Stored data Block Start

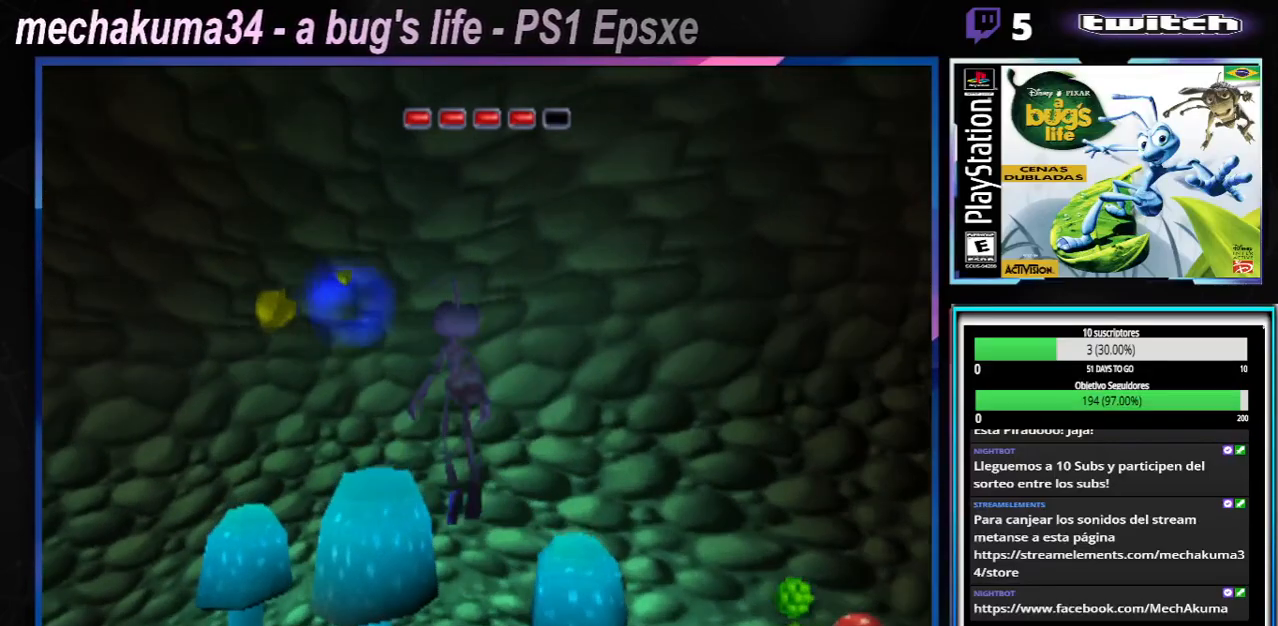
{"buttons": [], "left_stick": "center", "right_stick": "center", "events": [[167, "left_stick", "center"], [184, "A", "up"]]}
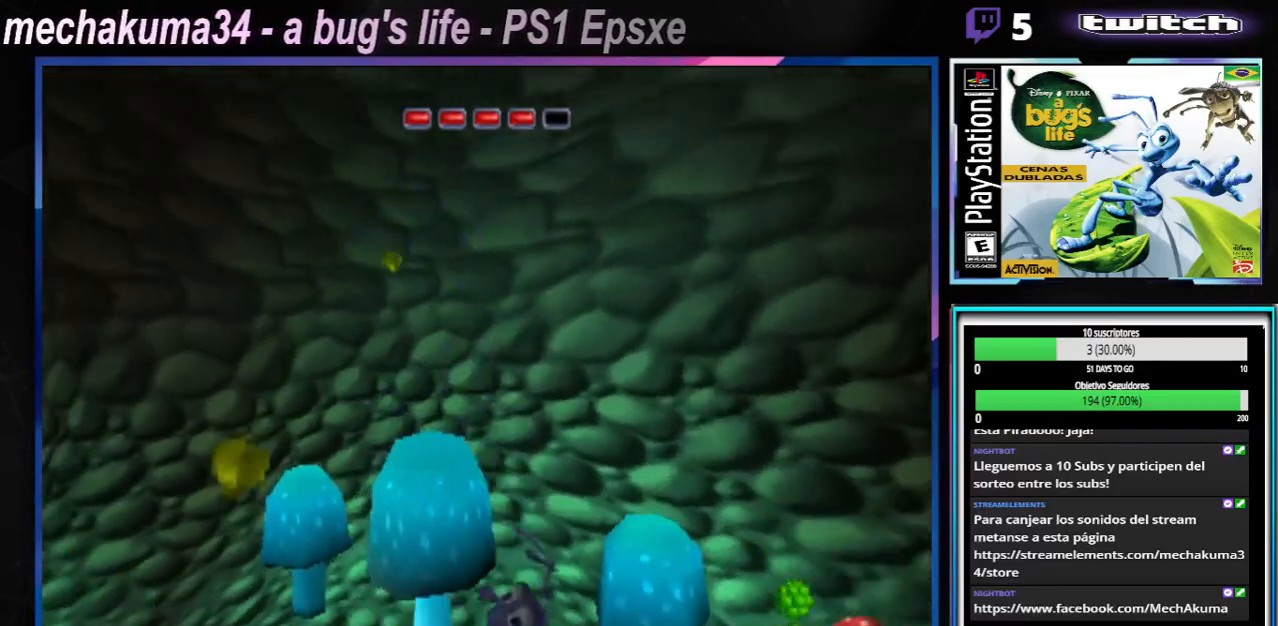
{"buttons": ["A"], "left_stick": "right", "right_stick": "center", "events": [[167, "A", "down"], [367, "left_stick", "up-left"], [484, "left_stick", "right"]]}
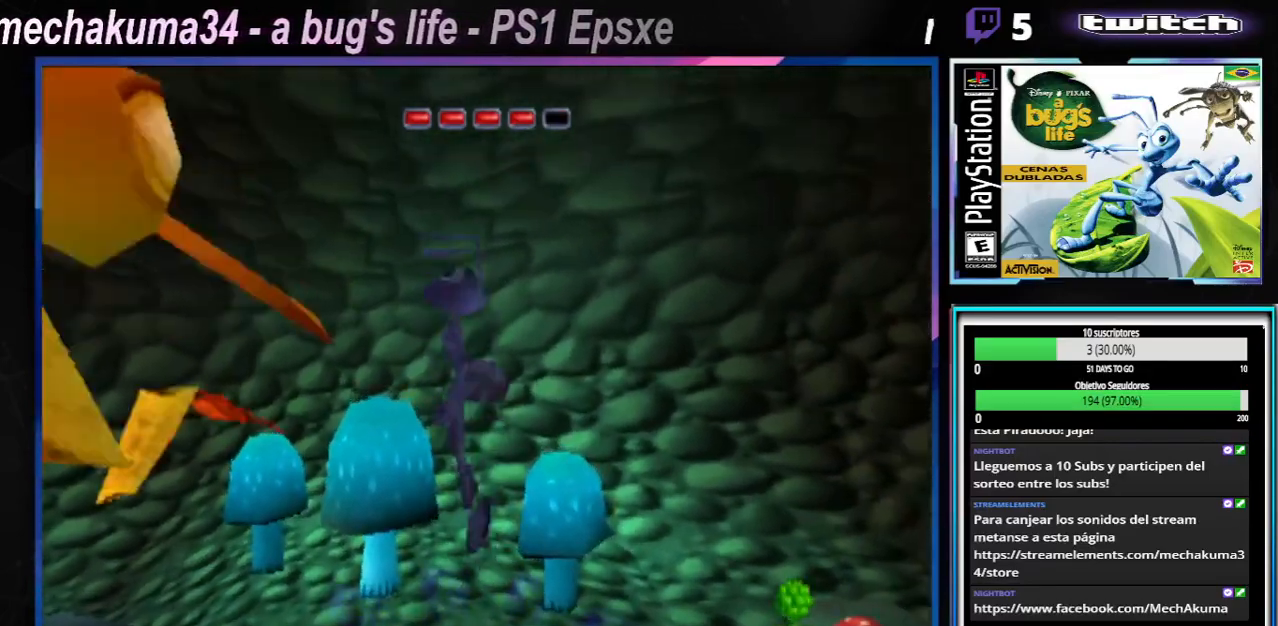
{"buttons": ["X"], "left_stick": "up-left", "right_stick": "center", "events": [[17, "A", "up"], [151, "A", "down"], [251, "left_stick", "up-right"], [401, "A", "up"], [417, "left_stick", "up-left"], [468, "X", "down"]]}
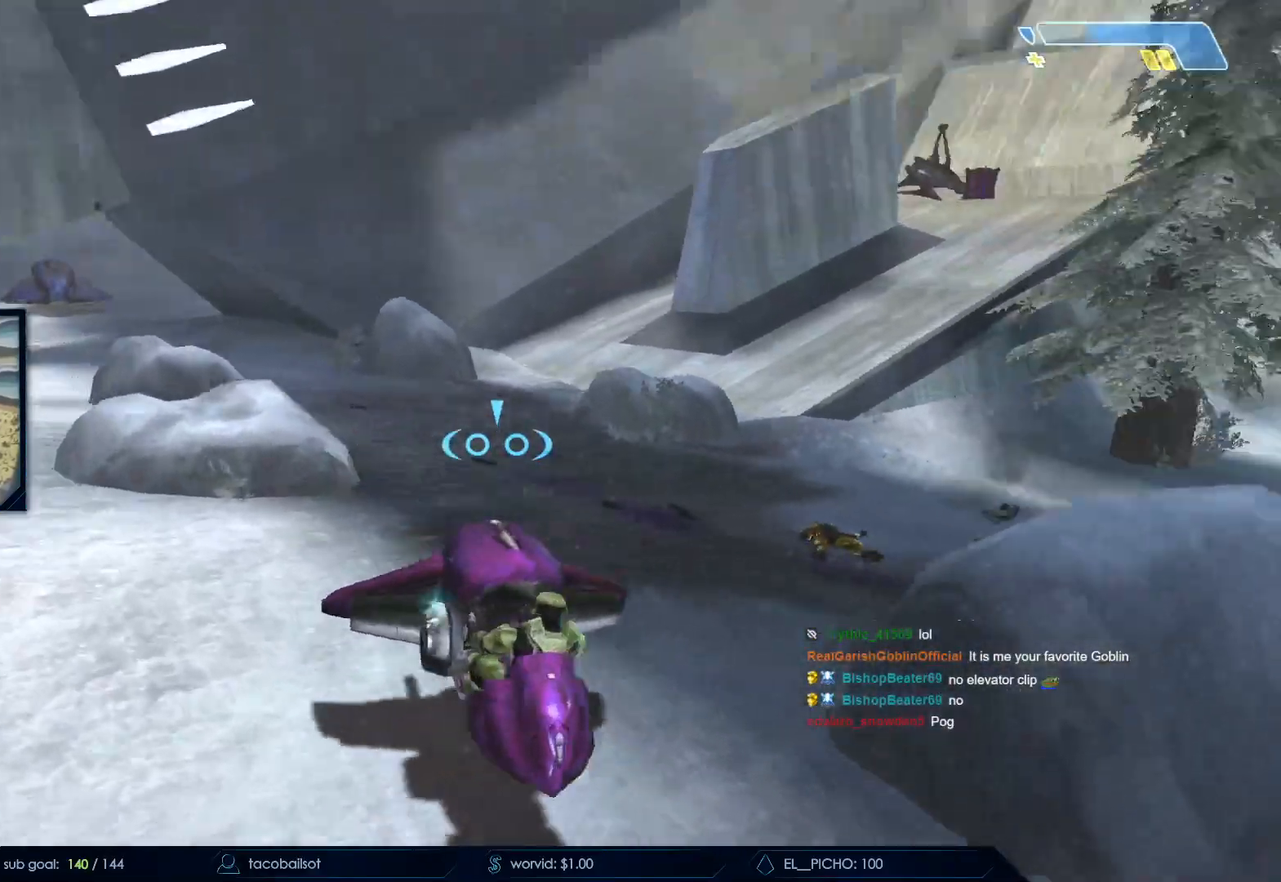
Gameplay with keyboard and mouse; each line is a JSON object with the keys and mouse buttons held at the frame after it. "events" lists presses ("down") and releases ("up") of "a", "c", "ctrl", "d", "down", "e", "f", "q", "r", "return", "s", "space", "up", "w", "x", "z", "mouse_left", "mouse_wheel", "mouse_right", "mouse_mb4" and "mouse_mb5" between this image and that frame as [ms after this image, input, new state], when the widget could be followed in between. "mouse_left", "mouse_wheel", "mouse_right", "mouse_mb4", "mouse_mb5" = the "left", "wheel", "right", "mb4", "mb5" buttons of the "mouse" list. No other keys are recorded. "wheel" means that the mouse wheel is clicked or scrolled. Not read: mouse_move.
{"keys": ["s", "w"], "mouse": ["left"]}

Stored data Block End

Try it: Return the records above verbatim, leaving out images.

Final answer:
{"buttons": [], "left_stick": "center", "right_stick": "center", "events": [[167, "left_stick", "center"], [184, "A", "up"]]}
{"buttons": ["A"], "left_stick": "right", "right_stick": "center", "events": [[167, "A", "down"], [367, "left_stick", "up-left"], [484, "left_stick", "right"]]}
{"buttons": ["X"], "left_stick": "up-left", "right_stick": "center", "events": [[17, "A", "up"], [151, "A", "down"], [251, "left_stick", "up-right"], [401, "A", "up"], [417, "left_stick", "up-left"], [468, "X", "down"]]}
Gameplay with keyboard and mouse; each line is a JSON object with the keys and mouse buttons held at the frame after it. "events" lists presses ("down") and releases ("up") of "a", "c", "ctrl", "d", "down", "e", "f", "q", "r", "return", "s", "space", "up", "w", "x", "z", "mouse_left", "mouse_wheel", "mouse_right", "mouse_mb4" and "mouse_mb5" between this image and that frame as [ms after this image, input, new state], when the widget could be followed in between. "mouse_left", "mouse_wheel", "mouse_right", "mouse_mb4", "mouse_mb5" = the "left", "wheel", "right", "mb4", "mb5" buttons of the "mouse" list. No other keys are recorded. "wheel" means that the mouse wheel is clicked or scrolled. Not read: mouse_move.
{"keys": ["s", "w"], "mouse": ["left"]}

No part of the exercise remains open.